Incorporating external knowledge in large language models (LLMs) enhances their utility across diverse applications, but existing methods have trade-offs. Retrieval-Augmented Generation (RAG) fetches evidence via similarity search, but key information may fall outside top ranked results. Long-context models can process multiple documents but are computationally expensive and limited by context window size. Inspired by students condensing study material for open-book exams, we propose task-aware key-value (KV) cache compression, which compresses external knowledge in a zero- or few-shot setup. This enables LLMs to reason efficiently over a compacted representation of all relevant information. Experiments show our approach outperforms both RAG and task-agnostic compression methods. On LongBench v2, it improves accuracy by up to 7 absolute points over RAG with a 30x compression rate, while reducing inference latency from 0.43s to 0.16s. A synthetic dataset highlights that RAG performs well when sparse evidence suffices, whereas task-aware compression is superior for broad knowledge tasks.

Paper Structure

This paper contains 24 sections, 13 equations, 12 figures, 1 table.

Figures (12)

  • Figure 1: Overlap match of the words between ground truth and predictions of various KV cache compression methods compared to RAG on a synthetic corpus with 32k tokens.

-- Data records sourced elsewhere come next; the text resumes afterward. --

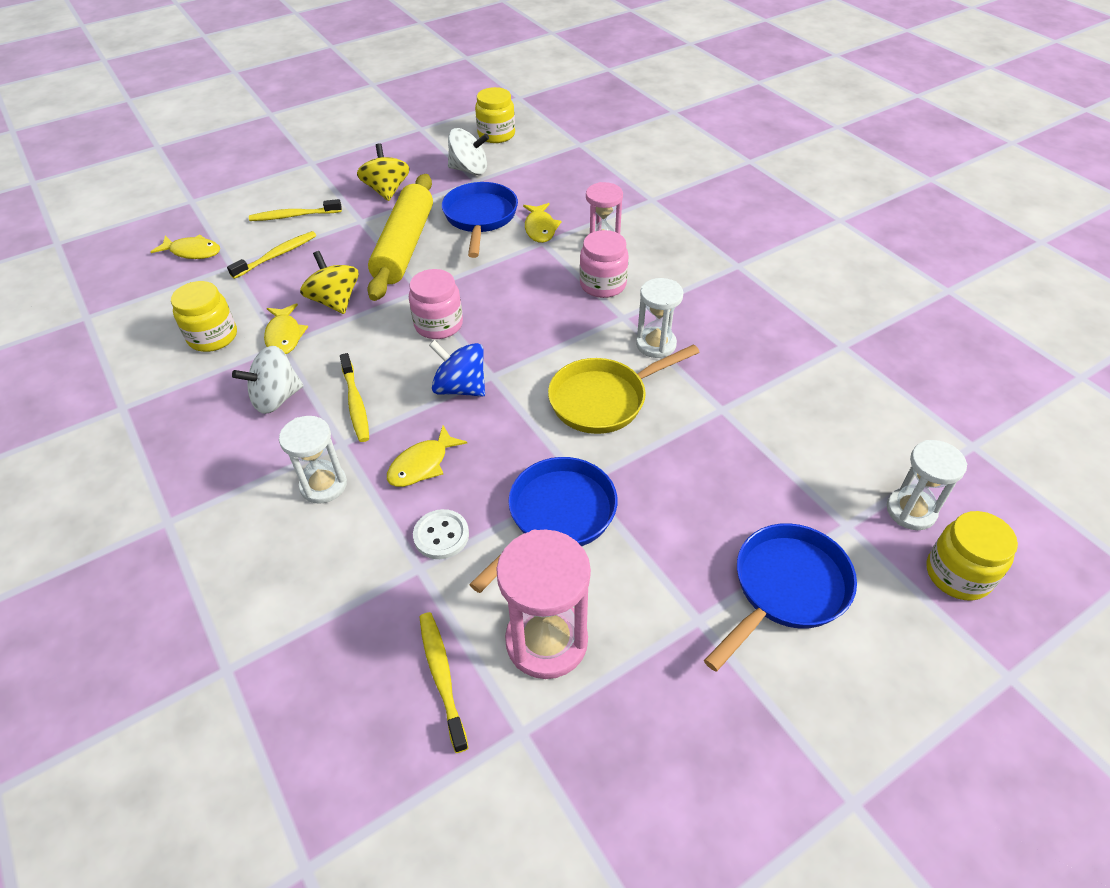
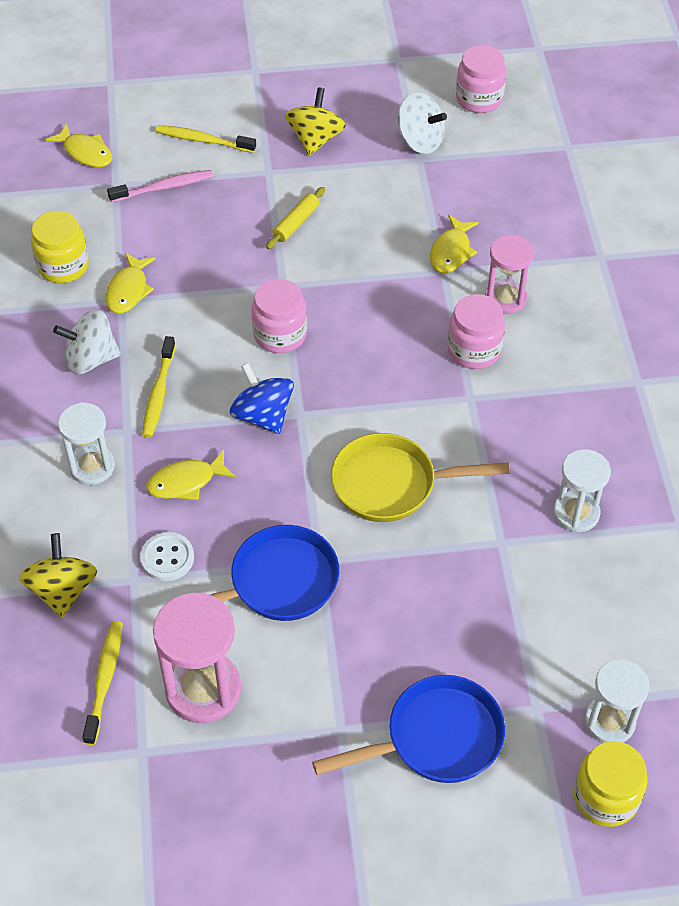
camera: 25 degrees right, 5 degrees up
yellow toothbrush [227,231,316,279] -> pink toothbrush [107,170,213,203]
yellow spinning top [300,251,359,314] -> yellow spinning top moved to [19,533,97,618]
yellow rolling pin [367,174,433,301] -> yellow rolling pin [266,187,325,249], size x0.42
blue pan [442,182,518,258] -> none
yellow jar [475,87,515,143] -> pink jar [456,45,506,113]
white hourglass [636,278,683,358] -> white hourglass moved to [553,449,611,532]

Our Few-Shot compression approach achieves results exceeding RAG when the context length is much smaller than the corpus size.

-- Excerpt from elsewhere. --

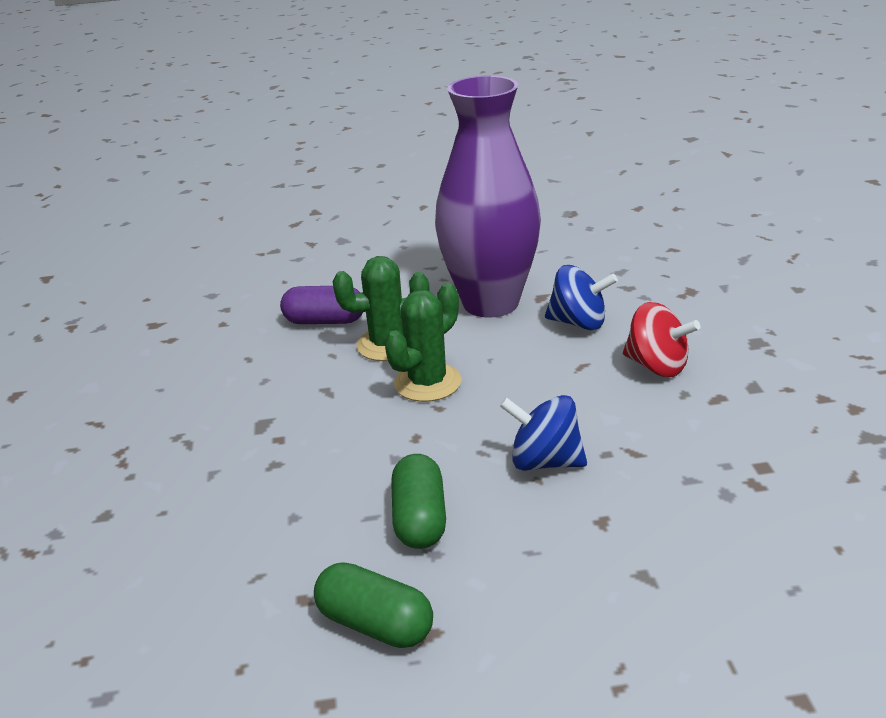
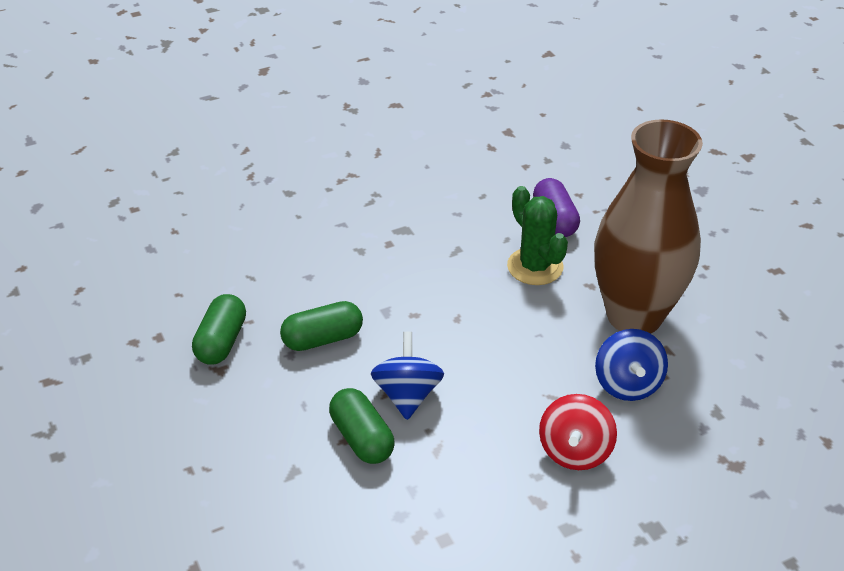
camera: 70 degrees right, 10 degrees up
green cactus [385,283,461,402] -> none
purple vase [435,76,541,318] -> brown vase [594,119,703,334]
none -> green capsule [329,388,394,464]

  • Figure 2: An illustration of our compression strategy that reduces the original context (C) from a KV cache of 128k tokens to 16k. This process is guided by task instructions (T) and few-shot examples (FS), condensing the essential information needed for factual QA on the corpus documents. At inference time, the LLM can answer multiple questions as if it had access to the entire (uncompressed) corpus.

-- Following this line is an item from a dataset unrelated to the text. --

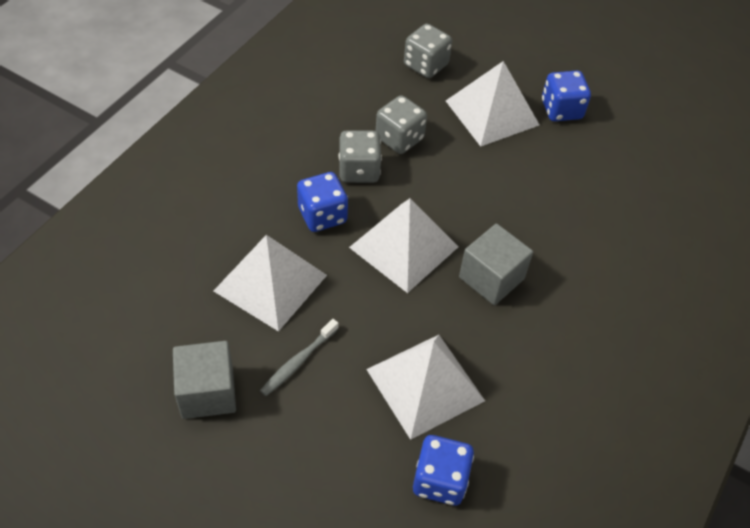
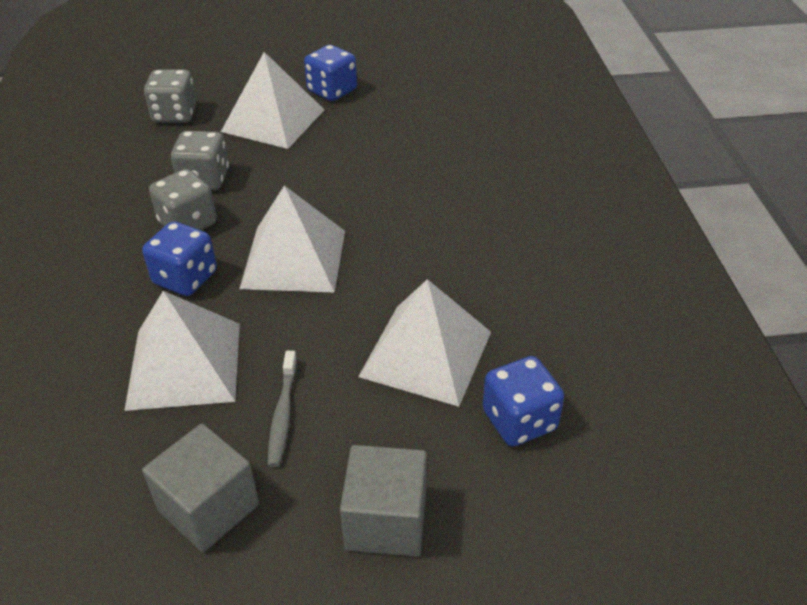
camera: 35 degrees left, 10 degrees down
grey cube [459,224,533,305] -> grey cube moved to [340,445,427,557]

  • Figure 3: We examine how the model attends to context tokens when conditioned on the last token, a task description, a description with few-shot examples, and a description with both few-shot examples and a question. As we increase the information in the prompt, the cross attention between the prompt and the context better discriminates the context tokens that are relevant for decoding the answer. The perplexity is calculated on the loss for the answer.
  • Figure 4: Overview of our synthetic dataset. In this example, the connectivity level is set to 2.
  • Figure 5: Overview of our questions. In this example, the connectivity level is set to 2.